Ma première impression de la prostitution à Montréal

Valérie Carrier       Dossier Prostitution et Sexualité, Ville de Montréal, Itinérance

Montréal me trouble et me fascine. J’y suis arrivée dimanche soir dernier pour y faire cinq semaines de stage à Reflet de Société. Après ma première journée, lundi, il m’a suffi de marcher sur la rue Ste-Catherine pour croiser une femme qui offrait ses services sexuels pour de l’argent. Je lui ai posé la question, c’était bien ce qu’elle faisait. Alors je lui ai demandé, tout doucement: «Tu ne crois pas que tu pourrais avoir une meilleure vie?» Elle m’a toisée 2 secondes et, son regard ne trahissant aucune haine mais semblant absent, elle m’a envoyée promener, pour le dire gentiment.

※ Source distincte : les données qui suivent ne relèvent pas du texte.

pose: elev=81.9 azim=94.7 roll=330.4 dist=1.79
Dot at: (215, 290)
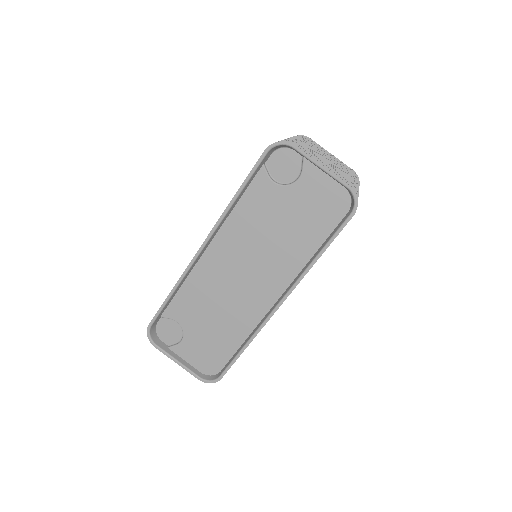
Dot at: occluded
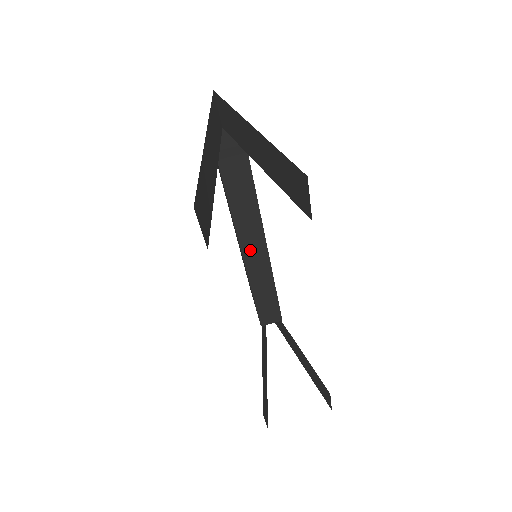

Les premières fois que je suis venue à Montréal, plus jeune, je ne comprenais pas que l’on puisse passer à côté d’un itinérant sans lui donner quelques sous. C’était si loin de ma réalité… Il n’est pas aussi simple de les aider que j’aurais voulu le croire à cet âge-là, mais ça me brise toujours le cœur de voir ces gens de la rue et ceux qui vendent leur corps, brisés par la vie, ne pas savoir comment s’en sortir.

Pendant cette même promenade sur la Ste-Catherine, seule, marchant doucement sous la pluie, deux voitures se sont arrêtées pour m’offrir un ‘lift’, deux voitures avec un homme au volant pour seul passager. Et cela, c’est sans compter toutes celles qui ont ralenti ou se sont arrêtées près de moi, le conducteur me regardant et attendant de voir si je l’approcherais… Il doit être si facile, pour une jeune fille esseulée, de devenir prostituée! Et c’est si peu caché… Tellement loin de ce que j’ai pu connaître dans ma petite région natale!